In other words, science and religion are telling us the same thing: that we don’t know as much as we might like to think we do. Rather than fear scientific advances, a religious person should be grateful for them.

Friday, February 10, 2012

Government and us

Jewish tradition refers to the Ten Commandments, the Torah reading  for February 10–11, as aseret ha-dibrot, the Ten Statements, not Commandments, but both Jews and Christians revere them.

The Ten aren’t exactly the same for Jews and Christians. In fact, they aren’t exactly the same for all Christians.

I’m not referring to the two versions found in the Torah, one in Exodus and the other in Deuteronomy.

Exodus tell us to “remember” the Sabbath day, while Deuteronomy says to “guard” it.

The difference between Jewish and Christian versions is in what is stated in each commandment, regardless of which text you follow. All versions start and end in the same places, and cover the same ground, but the division into commandments is different for Jews, Catholics and Lutherans, and most Protestants.

That’s only one reason that I’m uncomfortable with proposals to post the Ten in public buildings. Somehow I doubt that our version would be used.

The more important reason is that doing so is disrespectful to Americans who follow other religions or no religion.

The Torah tells us to write certain verses on the doorposts of our houses; it doesn’t say to post those verses, or any others, in secular government buildings.

Today, too many extremists are eager to force their religious views on others. They demand that others, not of the same beliefs, follow their religious dictates, and in some cases, that secular governments recognize and enforce their practices.

These extremists aren’t limited to any one religion. It’s not just Muslim governments in the Middle East, some of which use government power to enforce what we would consider religious law. The number of Christian and Jewish examples of extremism and intolerance is disturbingly large.

In the United States, for example, there have been repeated political demands to prevent the imposition of sharia (Islamic law), even though there has been absolutely no attempt to establish it here. More to the point, many of the politicians who call for a ban on sharia seem all too eager, themselves, to establish some form of Christian religion as the law of the land.

Some of them want to establish civil and criminal penalties for violations of Biblical laws. Many of the laws that they want to enforce come from the Hebrew Bible, but no rabbi would recognize their interpretations.

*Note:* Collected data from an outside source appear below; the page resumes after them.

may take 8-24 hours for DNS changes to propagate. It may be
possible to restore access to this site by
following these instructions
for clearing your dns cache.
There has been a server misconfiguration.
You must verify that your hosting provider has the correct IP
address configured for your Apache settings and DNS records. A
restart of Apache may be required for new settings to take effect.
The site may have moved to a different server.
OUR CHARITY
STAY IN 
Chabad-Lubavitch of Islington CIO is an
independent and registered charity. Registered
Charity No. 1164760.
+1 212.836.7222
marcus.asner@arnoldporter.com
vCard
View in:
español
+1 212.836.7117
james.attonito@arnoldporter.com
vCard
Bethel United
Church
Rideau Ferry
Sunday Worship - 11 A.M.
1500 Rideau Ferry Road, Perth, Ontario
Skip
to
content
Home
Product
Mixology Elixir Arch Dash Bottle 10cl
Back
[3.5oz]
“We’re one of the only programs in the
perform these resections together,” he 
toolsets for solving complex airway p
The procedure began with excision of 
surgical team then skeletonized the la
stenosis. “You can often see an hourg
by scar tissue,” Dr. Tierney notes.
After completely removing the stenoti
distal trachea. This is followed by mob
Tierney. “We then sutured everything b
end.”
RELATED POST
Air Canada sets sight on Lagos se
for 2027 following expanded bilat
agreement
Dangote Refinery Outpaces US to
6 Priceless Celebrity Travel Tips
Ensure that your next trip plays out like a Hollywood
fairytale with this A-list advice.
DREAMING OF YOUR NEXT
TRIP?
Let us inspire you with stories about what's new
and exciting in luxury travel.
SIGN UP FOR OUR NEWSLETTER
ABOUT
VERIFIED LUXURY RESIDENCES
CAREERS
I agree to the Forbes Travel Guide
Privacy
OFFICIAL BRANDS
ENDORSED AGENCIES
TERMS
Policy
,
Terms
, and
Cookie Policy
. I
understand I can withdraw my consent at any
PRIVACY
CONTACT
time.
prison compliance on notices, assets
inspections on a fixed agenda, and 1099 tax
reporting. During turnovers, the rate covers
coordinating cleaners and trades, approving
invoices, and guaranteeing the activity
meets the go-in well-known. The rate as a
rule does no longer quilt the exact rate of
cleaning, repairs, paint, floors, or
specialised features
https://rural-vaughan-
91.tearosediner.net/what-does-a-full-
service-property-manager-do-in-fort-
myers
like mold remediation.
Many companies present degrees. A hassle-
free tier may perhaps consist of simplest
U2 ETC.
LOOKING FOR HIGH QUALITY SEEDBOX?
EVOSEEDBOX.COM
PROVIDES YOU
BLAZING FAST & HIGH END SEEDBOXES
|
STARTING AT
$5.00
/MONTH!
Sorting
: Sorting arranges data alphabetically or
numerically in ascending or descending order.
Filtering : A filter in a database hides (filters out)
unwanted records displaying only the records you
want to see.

For example, the Torah states that parents may take a disobedient son to the town elders and have him stoned to death. Centuries of rabbinic interpretation prohibit this, but some radical Christians want American law to allow it.

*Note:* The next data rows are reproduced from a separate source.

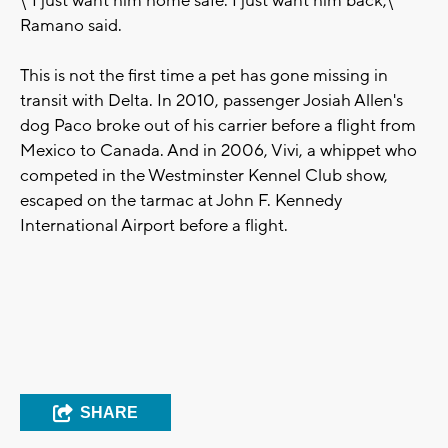
\"I just want him home safe. I just want him back,\"
Ramano said.
This is not the first time a pet has gone missing in
transit with Delta. In 2010, passenger Josiah Allen's
dog Paco broke out of his carrier before a flight from
Mexico to Canada. And in 2006, Vivi, a whippet who
competed in the Westminster Kennel Club show,
escaped on the tarmac at John F. Kennedy
International Airport before a flight.
SHARE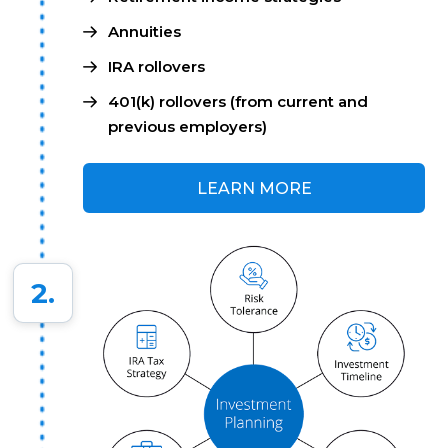
Annuities
IRA rollovers
401(k) rollovers (from current and
previous employers)
LEARN MORE
2.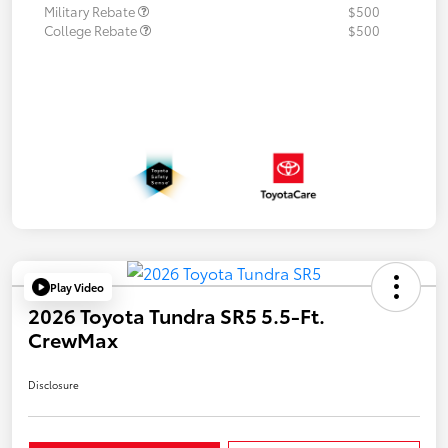
Military Rebate
$500
College Rebate
$500
Play Video
2026 Toyota Tundra SR5 5.5-Ft.
CrewMax
Disclosure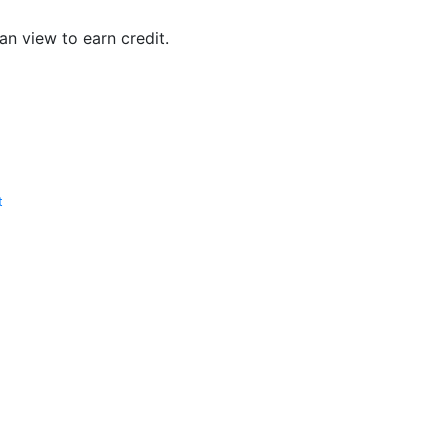
n view to earn credit.
t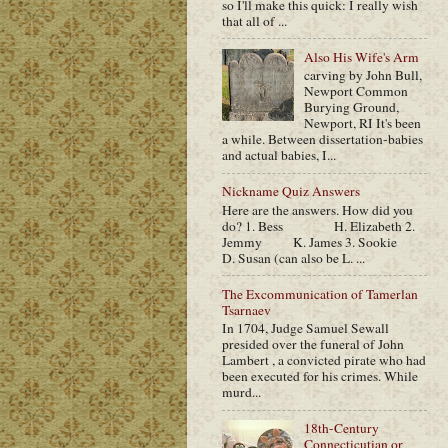
so I'll make this quick: I really wish
that all of ...
Also His Wife's Arm
carving by John Bull,
Newport Common
Burying Ground,
Newport, RI It's been
a while. Between dissertation-babies
and actual babies, I...
Nickname Quiz Answers
Here are the answers. How did you
do? 1. Bess H. Elizabeth 2.
Jemmy K. James 3. Sookie
D. Susan (can also be L. ...
The Excommunication of Tamerlan
Tsarnaev
In 1704, Judge Samuel Sewall
presided over the funeral of John
Lambert , a convicted pirate who had
been executed for his crimes. While
murd...
18th-Century
Connecticutian or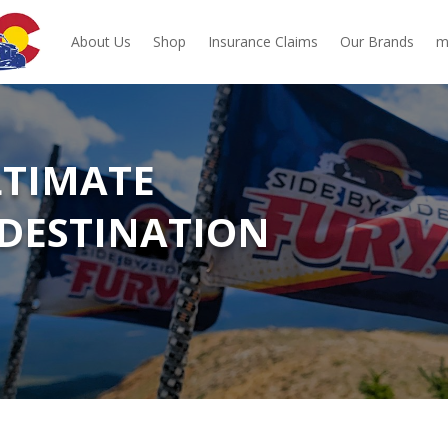
About Us
Shop
Insurance Claims
Our Brands
m
LTIMATE
DESTINATION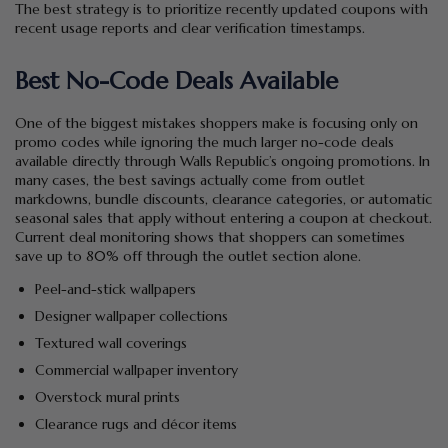
The best strategy is to prioritize recently updated coupons with
recent usage reports and clear verification timestamps.
Best No-Code Deals Available
One of the biggest mistakes shoppers make is focusing only on
promo codes while ignoring the much larger no-code deals
available directly through Walls Republic’s ongoing promotions. In
many cases, the best savings actually come from outlet
markdowns, bundle discounts, clearance categories, or automatic
seasonal sales that apply without entering a coupon at checkout.
Current deal monitoring shows that shoppers can sometimes
save up to 80% off through the outlet section alone.
Peel-and-stick wallpapers
Designer wallpaper collections
Textured wall coverings
Commercial wallpaper inventory
Overstock mural prints
Clearance rugs and décor items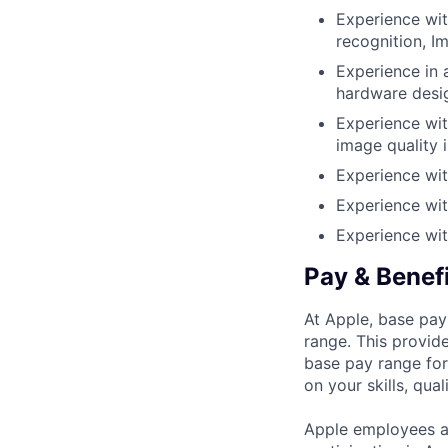
Experience wit
recognition, I
Experience in 
hardware desi
Experience wi
image quality 
Experience wit
Experience wit
Experience wit
Pay & Benef
At Apple, base pay
range. This provid
base pay range for
on your skills, qual
Apple employees a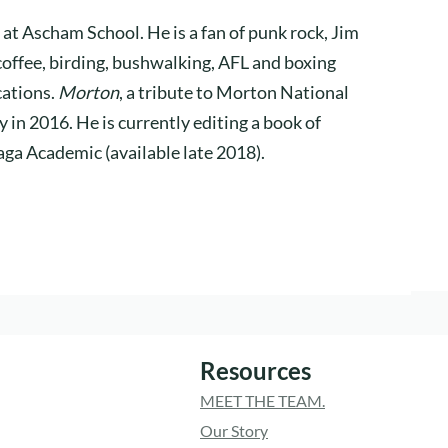
 at Ascham School. He is a fan of punk rock, Jim
coffee, birding, bushwalking, AFL and boxing
cations.
Morton
, a tribute to Morton National
 in 2016. He is currently editing a book of
aga Academic (available late 2018).
Resources
MEET THE TEAM.
Our Story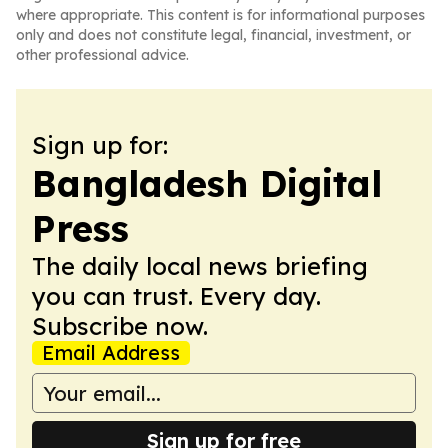
where appropriate. This content is for informational purposes
only and does not constitute legal, financial, investment, or
other professional advice.
Sign up for:
Bangladesh Digital
Press
The daily local news briefing
you can trust. Every day.
Subscribe now.
Email Address
Sign up for free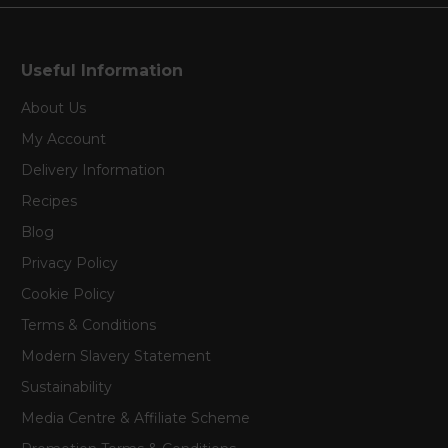
Useful Information
About Us
My Account
Delivery Information
Recipes
Blog
Privacy Policy
Cookie Policy
Terms & Conditions
Modern Slavery Statement
Sustainability
Media Centre & Affiliate Scheme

These radical interpretations set the Christian extremists apart from all mainstream Christian denominations.

Most Christian denominations believe— for reasons different from ours—that these laws no longer apply.

Jews, unfortunately, are not immune from this kind of extremism.

Recent news reports from Israel describe haredi (ultra-Orthodox) conflicts with Jewish neighbors in Jerusalem who are merely modern Orthodox.

These reports include attacks on an eight-year-old girl on her way to school, and harassment of women who refuse to move to the back of the bus (literally).

Nor is it only ultra-Orthodox Jews. In several American cities, liberal and secular Jews have opposed the construction of new Orthodox Jewish facilities on grounds that seemed disingenuous.

As Jews, we have been served well by a society that saw religion as individual, personal, and to a considerable extent, private. Government involvement in religion, even in Israel, isn’t good for Jews or Judaism.